------ Document extract ------

Charles F. Brush was educated in the public schools of Cleveland. While in high school he invented a device for automatically turning off the Cleveland street lights. His aptitude for scientific studies was pronounced from early youth. While a student in the University of Michigan, from which he was graduated in 1869, he pursued special courses in scientific and techncial lines and was graduated with the degree of mining engineer. Because of his subsequent distinguished services Mr. Brush has been the recipient of many honorary degrees. His alma

mater conferred upon him the degree Doctor of Philosophy by the Western Reserve University in 1880 and Doctor of Laws in 1900, and he has the honorary degree Doctor of Laws from Kenyon College.

------ Information ------

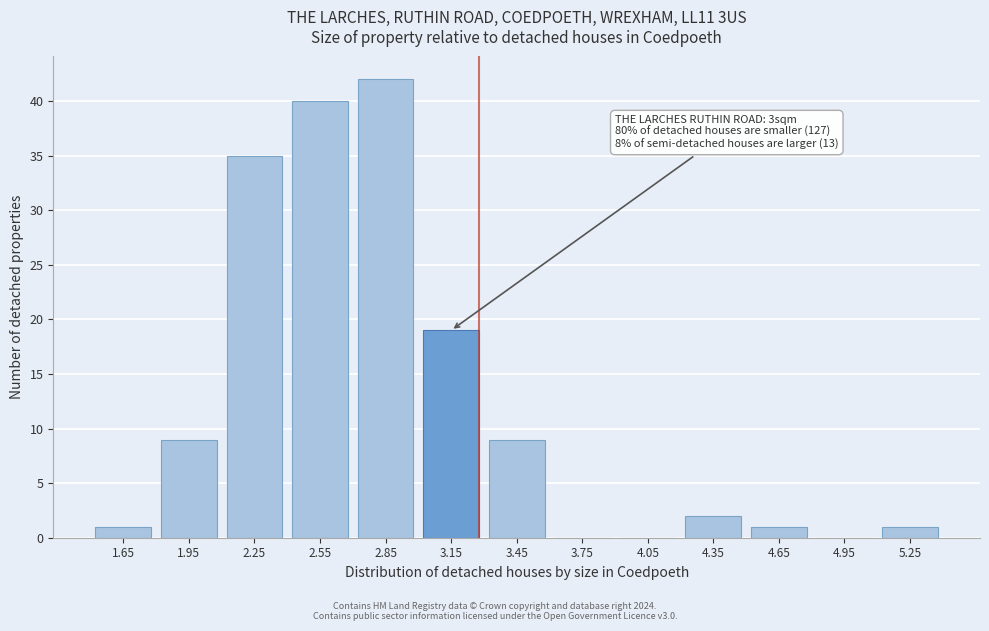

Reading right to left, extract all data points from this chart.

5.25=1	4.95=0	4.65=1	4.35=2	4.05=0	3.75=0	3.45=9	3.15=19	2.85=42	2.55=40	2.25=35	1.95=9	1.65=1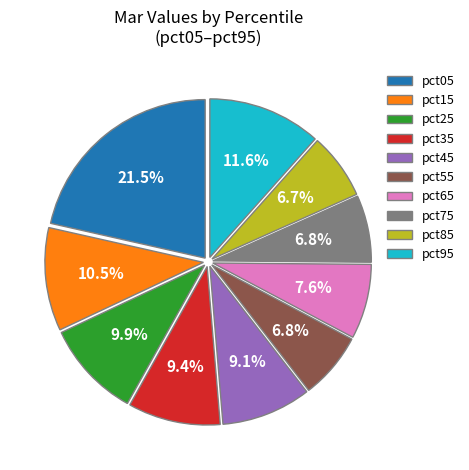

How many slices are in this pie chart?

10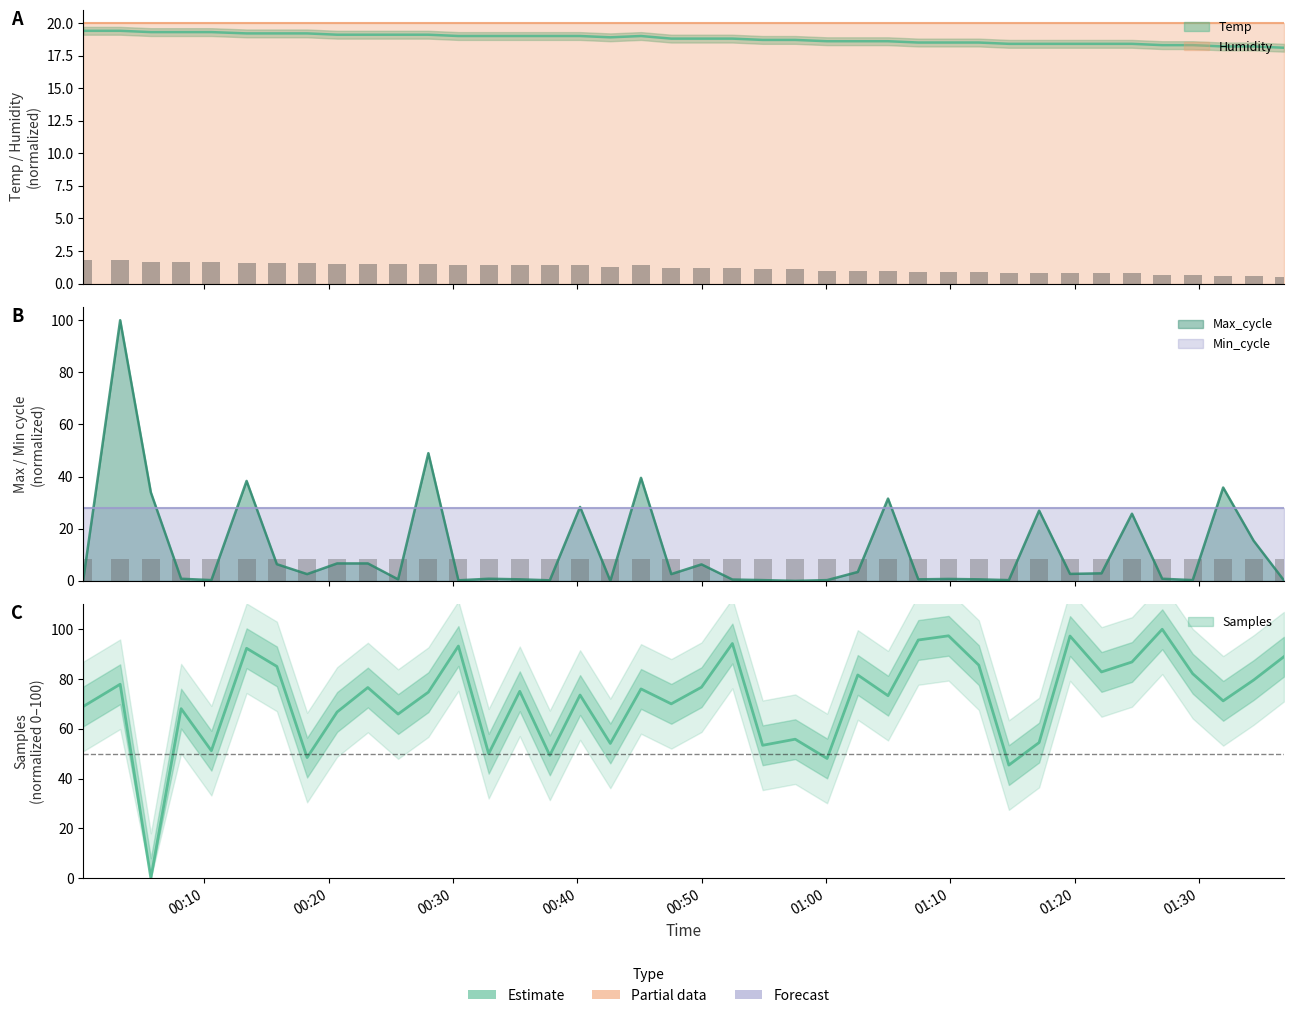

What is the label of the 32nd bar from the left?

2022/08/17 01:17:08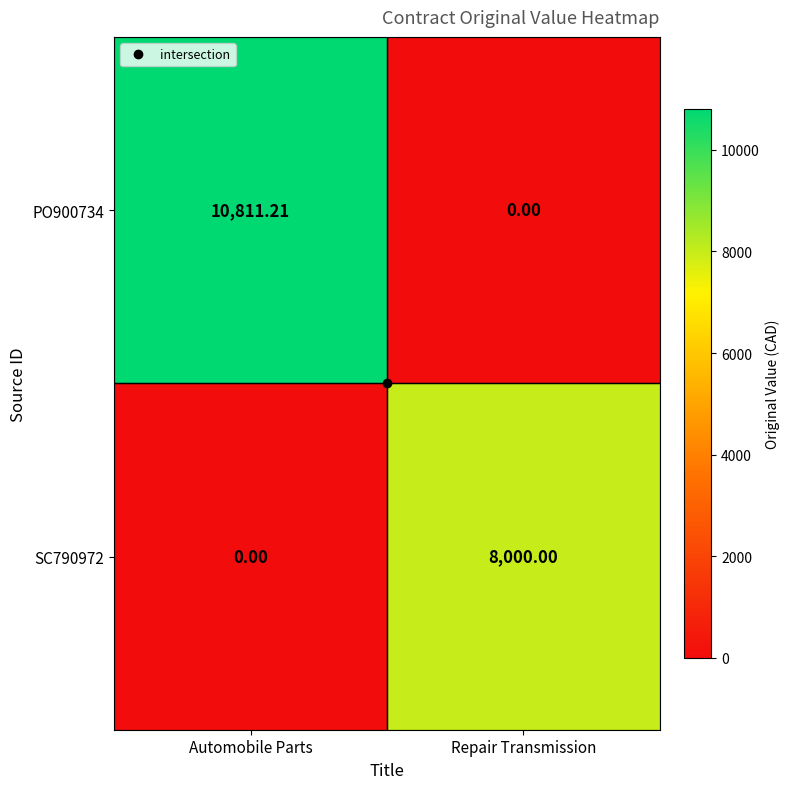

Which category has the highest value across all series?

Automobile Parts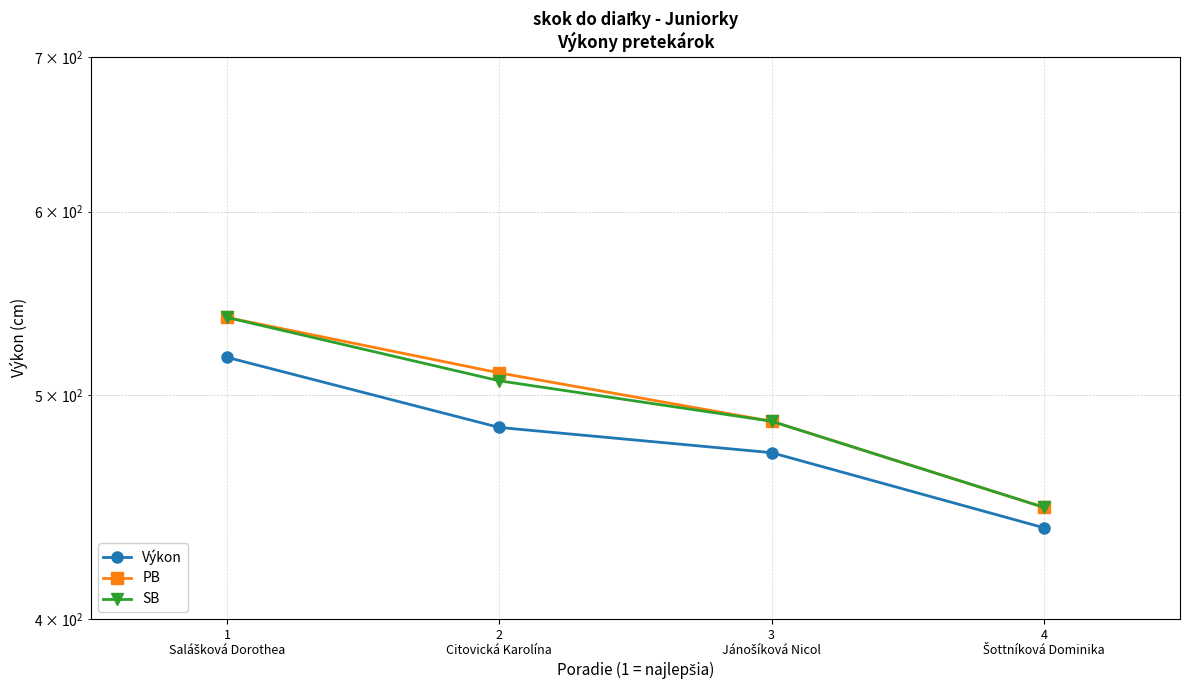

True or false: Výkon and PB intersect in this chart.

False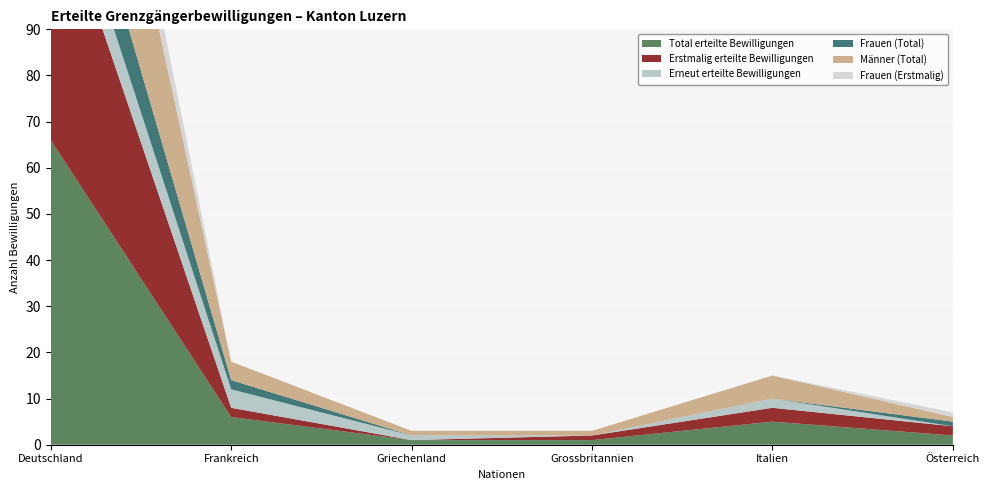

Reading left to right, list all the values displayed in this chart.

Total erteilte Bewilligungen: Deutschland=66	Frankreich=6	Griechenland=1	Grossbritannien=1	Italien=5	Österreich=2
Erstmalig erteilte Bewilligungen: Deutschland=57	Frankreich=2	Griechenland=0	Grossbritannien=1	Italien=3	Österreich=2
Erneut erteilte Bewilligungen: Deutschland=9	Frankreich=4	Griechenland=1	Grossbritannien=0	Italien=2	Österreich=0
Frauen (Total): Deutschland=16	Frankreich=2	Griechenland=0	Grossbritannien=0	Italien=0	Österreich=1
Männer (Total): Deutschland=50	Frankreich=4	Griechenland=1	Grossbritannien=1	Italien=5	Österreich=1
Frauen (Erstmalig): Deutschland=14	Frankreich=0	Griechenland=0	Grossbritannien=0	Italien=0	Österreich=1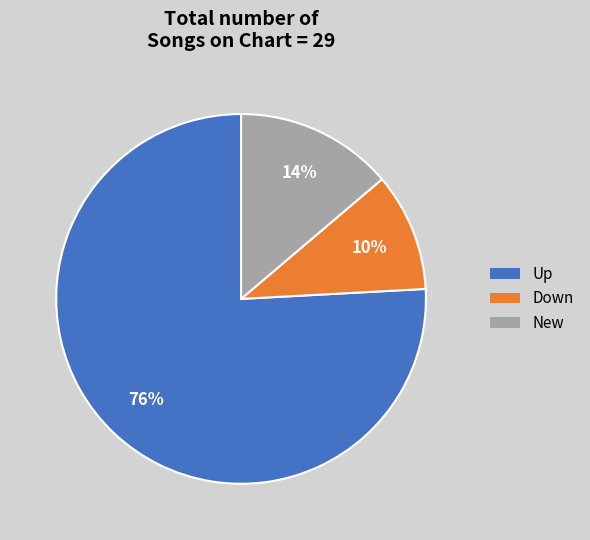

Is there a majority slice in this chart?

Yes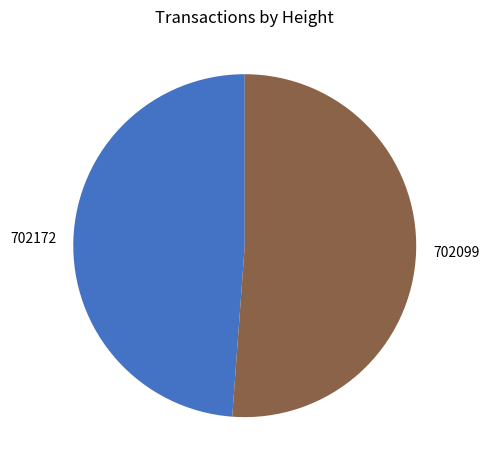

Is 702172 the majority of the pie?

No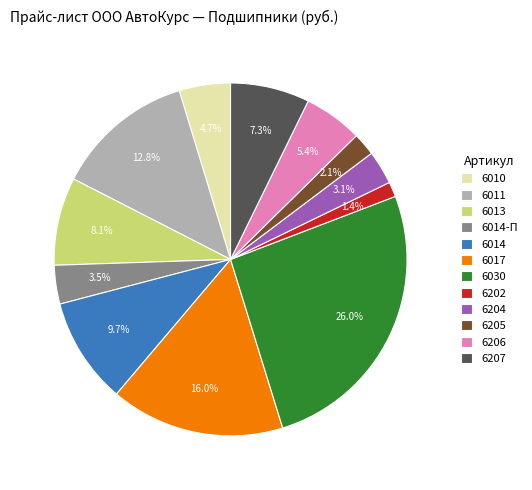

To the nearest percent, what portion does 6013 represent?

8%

------

## Action item A:
According to the passage on Charles F. Brush, what did he invent while in high school?
## Action item B:
From the passage on Charles F. Brush, extract everything from "Charles F. Brush" down to "from Kenyon College.".

## Written solution A:
A device for automatically turning off the Cleveland street lights.

## Written solution B:
Charles F. Brush was educated in the public schools of Cleveland. While in high school he invented a device for automatically turning off the Cleveland street lights. His aptitude for scientific studies was pronounced from early youth. While a student in the University of Michigan, from which he was graduated in 1869, he pursued special courses in scientific and techncial lines and was graduated with the degree of mining engineer. Because of his subsequent distinguished services Mr. Brush has been the recipient of many honorary degrees. His alma

mater conferred upon him the degree Doctor of Philosophy by the Western Reserve University in 1880 and Doctor of Laws in 1900, and he has the honorary degree Doctor of Laws from Kenyon College.